L’affichage environnemental au fond du placard ?
L’affichage environnemental systématique et obligatoire sur les produits ? Ce n’est pas pour demain. La plupart des entreprises qui ont commencé à expérimenter ce processus, dans le cadre du Grenelle de l’environnement, ne sont pas pressées de voir le dispositif complet se mettre en place.
Informer le consommateur sur l’impact environnemental des produits qu’il achète, en indiquant sur l’étiquette l’impact cumulé sur la nature de chacune des étapes de leur vie, de la production au recyclage. L’idée d’expérimenter ce processus avait été lancée lors du Grenelle de l’environnement. «La volonté était de répondre à ce qui était ressenti comme une attente du consommateur, et de faire face à une situation où des affirmations environnementales qui ne reposaient sur aucune méthode fleurissaient», rappelle Jean-Paul Albertini, Commissaire général au Développement durable (CGDD), lors de la table ronde organisée par la Commission du Développement durable, qui s’est tenue le 12 juin dernier au Sénat. Étaient notamment présents plusieurs représentants des quelque 170 entreprises de secteurs divers qui ont participé à l’expérimentation de l’étiquetage environnemental. Cette expérience constitue «la démonstration que c’est possible et que c’est intéressant. Les entreprises, dans la grande majorité des cas, disent que cela leur a permis d’améliorer leurs processus». Le dispositif de l’expérimentation avait été établi sur une base très ouverte en termes de méthodes d’évaluation du coût environnemental et de critères affichés.
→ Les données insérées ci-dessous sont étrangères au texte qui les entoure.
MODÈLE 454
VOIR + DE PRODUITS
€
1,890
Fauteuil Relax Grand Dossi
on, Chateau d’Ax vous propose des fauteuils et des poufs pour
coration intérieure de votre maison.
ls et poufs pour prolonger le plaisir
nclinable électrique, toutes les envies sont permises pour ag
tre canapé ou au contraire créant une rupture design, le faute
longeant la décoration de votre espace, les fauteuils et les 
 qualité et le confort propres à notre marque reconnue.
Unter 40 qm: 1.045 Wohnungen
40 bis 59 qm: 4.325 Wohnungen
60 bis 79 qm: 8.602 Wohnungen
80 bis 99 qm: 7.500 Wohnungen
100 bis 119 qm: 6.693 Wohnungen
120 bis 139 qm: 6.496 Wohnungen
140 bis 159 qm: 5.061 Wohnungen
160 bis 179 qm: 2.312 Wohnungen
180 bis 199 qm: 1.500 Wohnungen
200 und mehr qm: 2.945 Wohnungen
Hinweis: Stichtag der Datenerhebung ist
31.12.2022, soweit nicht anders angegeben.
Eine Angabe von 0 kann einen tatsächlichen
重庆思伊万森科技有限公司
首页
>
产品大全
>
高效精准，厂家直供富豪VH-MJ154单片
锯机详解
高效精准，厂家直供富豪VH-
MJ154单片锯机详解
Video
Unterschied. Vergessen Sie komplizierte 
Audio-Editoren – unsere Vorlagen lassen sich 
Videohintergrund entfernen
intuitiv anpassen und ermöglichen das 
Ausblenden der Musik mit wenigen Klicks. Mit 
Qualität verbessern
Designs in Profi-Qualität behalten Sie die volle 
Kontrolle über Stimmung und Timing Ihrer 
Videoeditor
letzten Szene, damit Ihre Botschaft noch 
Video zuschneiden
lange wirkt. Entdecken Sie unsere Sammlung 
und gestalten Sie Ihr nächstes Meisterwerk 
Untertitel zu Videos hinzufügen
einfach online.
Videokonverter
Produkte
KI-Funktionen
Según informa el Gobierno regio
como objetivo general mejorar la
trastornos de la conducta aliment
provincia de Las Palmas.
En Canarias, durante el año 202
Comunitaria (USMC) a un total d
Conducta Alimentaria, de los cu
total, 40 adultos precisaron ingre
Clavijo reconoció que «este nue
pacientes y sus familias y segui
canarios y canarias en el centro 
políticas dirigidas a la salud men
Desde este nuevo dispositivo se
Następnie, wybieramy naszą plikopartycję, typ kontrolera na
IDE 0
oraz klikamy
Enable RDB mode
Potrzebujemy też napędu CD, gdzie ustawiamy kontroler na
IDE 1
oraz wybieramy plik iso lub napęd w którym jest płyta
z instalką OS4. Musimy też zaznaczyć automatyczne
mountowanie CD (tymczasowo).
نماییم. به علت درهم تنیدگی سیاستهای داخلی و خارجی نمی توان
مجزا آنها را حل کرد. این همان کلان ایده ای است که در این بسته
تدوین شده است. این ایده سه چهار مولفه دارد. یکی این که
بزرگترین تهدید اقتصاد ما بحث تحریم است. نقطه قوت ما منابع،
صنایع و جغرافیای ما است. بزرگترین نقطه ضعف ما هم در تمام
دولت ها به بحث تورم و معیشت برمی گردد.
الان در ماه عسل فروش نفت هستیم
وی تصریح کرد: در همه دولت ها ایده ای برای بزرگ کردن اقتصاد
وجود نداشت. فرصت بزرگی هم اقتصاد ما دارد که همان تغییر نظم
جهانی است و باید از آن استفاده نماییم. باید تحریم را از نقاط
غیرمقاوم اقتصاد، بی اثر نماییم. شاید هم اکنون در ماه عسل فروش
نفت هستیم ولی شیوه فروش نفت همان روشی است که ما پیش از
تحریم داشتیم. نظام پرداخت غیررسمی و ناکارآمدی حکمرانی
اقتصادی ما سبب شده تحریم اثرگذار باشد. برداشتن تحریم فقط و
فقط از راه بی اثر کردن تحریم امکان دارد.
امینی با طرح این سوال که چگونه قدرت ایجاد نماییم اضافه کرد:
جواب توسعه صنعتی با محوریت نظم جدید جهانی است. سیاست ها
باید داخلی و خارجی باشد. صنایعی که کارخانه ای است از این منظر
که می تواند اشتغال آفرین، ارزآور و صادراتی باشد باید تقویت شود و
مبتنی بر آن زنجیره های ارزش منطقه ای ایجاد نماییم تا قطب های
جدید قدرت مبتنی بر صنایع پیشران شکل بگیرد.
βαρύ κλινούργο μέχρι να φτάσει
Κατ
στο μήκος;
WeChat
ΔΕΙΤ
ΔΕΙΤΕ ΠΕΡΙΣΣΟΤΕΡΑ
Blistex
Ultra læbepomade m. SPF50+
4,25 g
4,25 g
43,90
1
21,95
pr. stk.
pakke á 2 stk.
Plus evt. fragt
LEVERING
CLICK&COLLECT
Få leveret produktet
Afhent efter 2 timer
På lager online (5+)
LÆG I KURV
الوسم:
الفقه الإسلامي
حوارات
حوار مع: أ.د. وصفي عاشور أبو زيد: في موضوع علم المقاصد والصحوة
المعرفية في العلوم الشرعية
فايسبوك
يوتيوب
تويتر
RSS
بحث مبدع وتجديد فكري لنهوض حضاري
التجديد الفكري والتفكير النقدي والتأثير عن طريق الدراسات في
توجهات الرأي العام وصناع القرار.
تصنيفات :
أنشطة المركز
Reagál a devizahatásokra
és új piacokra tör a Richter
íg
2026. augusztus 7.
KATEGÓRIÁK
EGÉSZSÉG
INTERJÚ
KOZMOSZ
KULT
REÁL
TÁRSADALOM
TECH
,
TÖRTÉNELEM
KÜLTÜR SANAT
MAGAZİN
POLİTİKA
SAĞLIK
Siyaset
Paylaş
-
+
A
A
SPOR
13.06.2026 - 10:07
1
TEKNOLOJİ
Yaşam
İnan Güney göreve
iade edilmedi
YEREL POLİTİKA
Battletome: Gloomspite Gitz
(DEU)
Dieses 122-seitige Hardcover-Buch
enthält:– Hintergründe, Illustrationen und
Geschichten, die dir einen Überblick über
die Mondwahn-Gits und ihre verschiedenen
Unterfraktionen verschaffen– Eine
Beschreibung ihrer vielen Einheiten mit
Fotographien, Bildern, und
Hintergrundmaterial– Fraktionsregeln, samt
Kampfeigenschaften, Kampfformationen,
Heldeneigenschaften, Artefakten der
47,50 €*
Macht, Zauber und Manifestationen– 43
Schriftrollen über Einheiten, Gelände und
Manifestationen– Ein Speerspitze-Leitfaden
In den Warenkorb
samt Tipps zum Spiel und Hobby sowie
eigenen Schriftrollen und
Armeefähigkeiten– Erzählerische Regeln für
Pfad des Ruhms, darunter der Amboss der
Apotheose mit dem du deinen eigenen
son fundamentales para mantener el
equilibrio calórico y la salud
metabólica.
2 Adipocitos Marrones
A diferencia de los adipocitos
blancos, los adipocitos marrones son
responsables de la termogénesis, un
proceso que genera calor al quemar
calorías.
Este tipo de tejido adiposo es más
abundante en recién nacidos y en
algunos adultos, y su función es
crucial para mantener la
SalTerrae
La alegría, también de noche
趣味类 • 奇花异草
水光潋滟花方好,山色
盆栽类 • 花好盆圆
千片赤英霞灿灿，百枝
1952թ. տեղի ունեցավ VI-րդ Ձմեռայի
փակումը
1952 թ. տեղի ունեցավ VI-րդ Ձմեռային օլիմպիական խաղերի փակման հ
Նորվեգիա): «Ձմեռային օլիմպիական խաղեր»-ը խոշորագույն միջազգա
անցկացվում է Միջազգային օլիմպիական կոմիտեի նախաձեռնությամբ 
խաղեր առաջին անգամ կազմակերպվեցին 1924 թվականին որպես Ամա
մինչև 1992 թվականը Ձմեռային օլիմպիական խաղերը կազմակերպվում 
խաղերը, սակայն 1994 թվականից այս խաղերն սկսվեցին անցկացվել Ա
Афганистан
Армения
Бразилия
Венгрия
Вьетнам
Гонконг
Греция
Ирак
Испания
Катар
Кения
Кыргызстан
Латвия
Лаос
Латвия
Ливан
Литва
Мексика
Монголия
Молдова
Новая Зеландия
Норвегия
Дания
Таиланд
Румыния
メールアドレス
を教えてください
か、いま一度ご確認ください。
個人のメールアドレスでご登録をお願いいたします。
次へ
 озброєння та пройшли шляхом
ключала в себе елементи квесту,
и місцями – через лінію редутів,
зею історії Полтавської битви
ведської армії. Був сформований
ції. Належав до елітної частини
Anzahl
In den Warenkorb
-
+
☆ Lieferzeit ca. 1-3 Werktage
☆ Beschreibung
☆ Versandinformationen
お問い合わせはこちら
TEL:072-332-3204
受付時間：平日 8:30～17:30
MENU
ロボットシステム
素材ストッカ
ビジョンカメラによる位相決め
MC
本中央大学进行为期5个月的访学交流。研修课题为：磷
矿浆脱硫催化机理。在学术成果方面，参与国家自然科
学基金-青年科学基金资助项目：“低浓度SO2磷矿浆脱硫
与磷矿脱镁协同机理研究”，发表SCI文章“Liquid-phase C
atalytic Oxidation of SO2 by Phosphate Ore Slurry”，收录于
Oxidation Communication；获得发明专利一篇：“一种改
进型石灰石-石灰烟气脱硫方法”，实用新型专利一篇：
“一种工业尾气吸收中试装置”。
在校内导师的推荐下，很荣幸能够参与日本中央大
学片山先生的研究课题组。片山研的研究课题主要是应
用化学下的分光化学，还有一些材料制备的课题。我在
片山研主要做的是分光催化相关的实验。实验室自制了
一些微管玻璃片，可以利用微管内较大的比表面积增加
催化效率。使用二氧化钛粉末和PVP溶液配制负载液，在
Des entreprises peu convaincues
«L’analyse du cycle de vie vient du monde industriel. Appliqué à l’agriculture, c’est complexe. L’impact écologique des ruminants se situe pour 90 % à la ferme. Donc, la marge de manoeuvre sur le temps de transport est de 10 %. Un ruminant a un cycle de vie long et a beaucoup d’impacts, car il émet du méthane. Cela inquiète pour le bio, car la vache bio apparaît très impactante pour l’environnement», illustre la représentante de l’Association nationale interprofessionnelle du bétail et des viandes (INTERBEV). Au rayon des cosmétiques, on n’est pas beaucoup plus emballé par les résultats de l’expérimentation. Exemple : le shampoing. «L’impact environnemental n’est pas tant dans le produit, mais combien dans l’énergie que va utiliser le consommateur pour rincer ses cheveux», estime Virginie d’Enfert, directrice des affaires économiques, environnementales et internationales de la Fédération des entreprises de la beauté (FEBEA). Résultat : l’étiquetage ne serait pas d’un intérêt fondamental. Autre souci pour la FEBEA, «ce sont des projets qui engendrent des coûts extrêmement importants. Il y a aussi un coût humain, un investissement en temps important. Dans l’industrie cosmétique, ce sont plus de 90 % de PME qui ne peuvent pas mobiliser une personne sur ces dossiers. Aujourd’hui, nous sommes très clairement pour une démarche qui reste sur la base du volontariat ». Bref, quel que soit le secteur, c’est peu dire que les entreprises ne se ruent pas sur l’affichage environnemental. «Le rapport ne proposera pas une généralisation avec obligation à très court terme, mais une démarche progressive, fondée sur le volontariat, avec des méthodes énoncées par les pouvoirs publics», reconnaît Jean-Paul Albertini. Ce qui n’est pas du goût de Gaël Virlouvet, responsable Économie de France Nature Environnement, «à l’heure où la consommation est responsable des deux tiers de notre impact sur l’environnement, l’affichage environnemental à de nombreux avantages. Il sensibilise les acteurs et renforce le lien de confiance avec les consommateurs, il est temps de passer à la généralisation et ne pas attendre 2020. Il ne faut pas s’arrêter au volontariat qui va placer la France en retard par rapport à ses voisins européens, alors qu’elle avait justement pris de l’avance sur le sujet».